▶ _Work to complete_
Scan the records that follow, and whenever a line has the word "pinky", copy it.

▶ _The data_
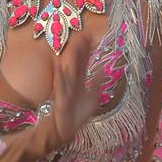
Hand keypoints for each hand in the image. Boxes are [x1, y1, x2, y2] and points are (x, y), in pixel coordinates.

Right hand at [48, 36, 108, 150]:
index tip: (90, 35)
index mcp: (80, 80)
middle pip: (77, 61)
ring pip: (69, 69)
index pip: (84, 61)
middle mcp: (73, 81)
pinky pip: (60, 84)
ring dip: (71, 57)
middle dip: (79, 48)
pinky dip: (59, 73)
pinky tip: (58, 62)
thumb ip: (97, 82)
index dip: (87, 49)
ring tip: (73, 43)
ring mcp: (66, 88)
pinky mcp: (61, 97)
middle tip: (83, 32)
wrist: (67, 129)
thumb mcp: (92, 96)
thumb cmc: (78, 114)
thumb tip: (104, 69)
==
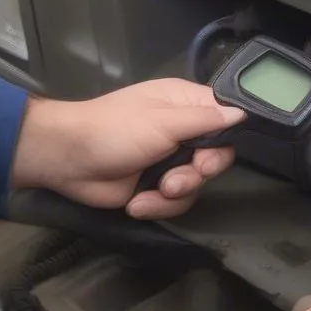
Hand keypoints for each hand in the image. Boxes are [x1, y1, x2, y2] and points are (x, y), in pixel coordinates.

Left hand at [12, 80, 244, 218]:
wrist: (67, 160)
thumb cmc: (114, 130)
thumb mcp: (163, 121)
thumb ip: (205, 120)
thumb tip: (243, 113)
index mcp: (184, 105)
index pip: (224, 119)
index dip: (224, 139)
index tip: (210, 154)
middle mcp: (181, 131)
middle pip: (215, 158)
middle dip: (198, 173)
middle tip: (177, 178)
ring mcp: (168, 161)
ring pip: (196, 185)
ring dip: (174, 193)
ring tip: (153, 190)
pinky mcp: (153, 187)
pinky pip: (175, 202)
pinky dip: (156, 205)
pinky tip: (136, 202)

▶ _Reply to the task_
pinky pip: (60, 84)
pinky dip: (59, 73)
pinky tip: (58, 62)
pinky mcp: (61, 97)
pinky mcp: (153, 187)
pinky pip: (175, 202)
pinky dip: (156, 205)
pinky tip: (136, 202)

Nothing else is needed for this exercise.